Durante o Microsoft Research Faculty Summit 2018, feira de tecnologia organizada pela Microsoft nos Estados Unidos, a empresa exibiu a mais recente obra da sua equipe de "protótipos estratégicos": um robô que busca cerveja na geladeira para o dono

(Foto: Reprodução / Microsoft)

Pode não parecer, mas há muita tecnologia empregada neste protótipo. O Robô Recepcionista Assistente, como ele é chamado, usa processamento local e em nuvem para rodar uma série de algoritmos de reconhecimento de imagem e de planejamento de movimentação.
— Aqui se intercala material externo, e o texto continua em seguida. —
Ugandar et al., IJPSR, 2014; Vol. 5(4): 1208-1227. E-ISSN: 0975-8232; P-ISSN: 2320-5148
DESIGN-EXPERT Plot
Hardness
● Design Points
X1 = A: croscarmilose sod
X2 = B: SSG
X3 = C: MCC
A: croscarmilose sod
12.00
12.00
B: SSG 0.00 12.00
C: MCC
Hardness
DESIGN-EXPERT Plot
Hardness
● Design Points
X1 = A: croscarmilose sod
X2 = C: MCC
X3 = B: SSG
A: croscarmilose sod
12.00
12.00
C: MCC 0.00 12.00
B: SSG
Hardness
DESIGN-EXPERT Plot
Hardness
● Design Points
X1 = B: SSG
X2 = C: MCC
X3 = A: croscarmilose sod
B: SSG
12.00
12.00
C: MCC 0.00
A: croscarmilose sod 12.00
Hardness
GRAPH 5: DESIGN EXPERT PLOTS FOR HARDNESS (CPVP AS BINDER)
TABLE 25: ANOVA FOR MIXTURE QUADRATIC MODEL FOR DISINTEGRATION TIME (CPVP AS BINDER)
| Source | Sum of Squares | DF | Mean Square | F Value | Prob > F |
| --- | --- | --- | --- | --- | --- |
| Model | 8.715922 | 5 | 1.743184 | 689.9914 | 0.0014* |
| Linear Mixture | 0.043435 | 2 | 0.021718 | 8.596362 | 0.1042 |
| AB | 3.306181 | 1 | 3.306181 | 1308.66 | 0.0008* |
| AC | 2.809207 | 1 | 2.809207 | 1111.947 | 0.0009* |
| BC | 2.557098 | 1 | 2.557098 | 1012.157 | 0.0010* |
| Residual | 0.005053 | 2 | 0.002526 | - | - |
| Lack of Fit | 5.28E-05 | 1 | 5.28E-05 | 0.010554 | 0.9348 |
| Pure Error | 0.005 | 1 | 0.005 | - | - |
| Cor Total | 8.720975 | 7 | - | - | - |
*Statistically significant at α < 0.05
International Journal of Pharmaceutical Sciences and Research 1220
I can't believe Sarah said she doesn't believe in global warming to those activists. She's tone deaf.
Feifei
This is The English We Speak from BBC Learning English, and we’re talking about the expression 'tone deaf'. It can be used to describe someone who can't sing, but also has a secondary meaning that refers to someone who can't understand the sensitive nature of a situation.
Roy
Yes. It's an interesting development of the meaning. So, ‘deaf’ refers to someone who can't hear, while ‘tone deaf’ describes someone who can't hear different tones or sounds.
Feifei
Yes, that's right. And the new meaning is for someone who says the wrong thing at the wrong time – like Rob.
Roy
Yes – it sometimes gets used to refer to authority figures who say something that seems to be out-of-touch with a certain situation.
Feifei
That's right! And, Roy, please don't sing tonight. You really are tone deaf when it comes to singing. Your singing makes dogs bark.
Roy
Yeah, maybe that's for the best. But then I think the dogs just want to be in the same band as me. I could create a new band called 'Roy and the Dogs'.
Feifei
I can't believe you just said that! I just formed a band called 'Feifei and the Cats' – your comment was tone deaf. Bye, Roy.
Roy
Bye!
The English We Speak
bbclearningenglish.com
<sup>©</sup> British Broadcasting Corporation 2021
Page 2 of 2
Tudo isso permite que o robô seja capaz de improvisar na hora de responder a uma ordem. Por exemplo: ao dizer à máquina “pegue uma cerveja na geladeira para mim”, ela consegue identificar onde fica a geladeira, se virar para abrí-la e reconhecer lá dentro o que é uma cerveja.

Nada é pré-programado, a não ser a informação do que ele deve procurar e onde. O robô consegue identificar a lata de cerveja mesmo que ela esteja em meio a diversas outras latas diferentes. Se você mudar a posição da bebida e pedir que ele busque-a de novo, ele vai conseguir achá-la mesmo que ela esteja numa posição diferente dentro da geladeira.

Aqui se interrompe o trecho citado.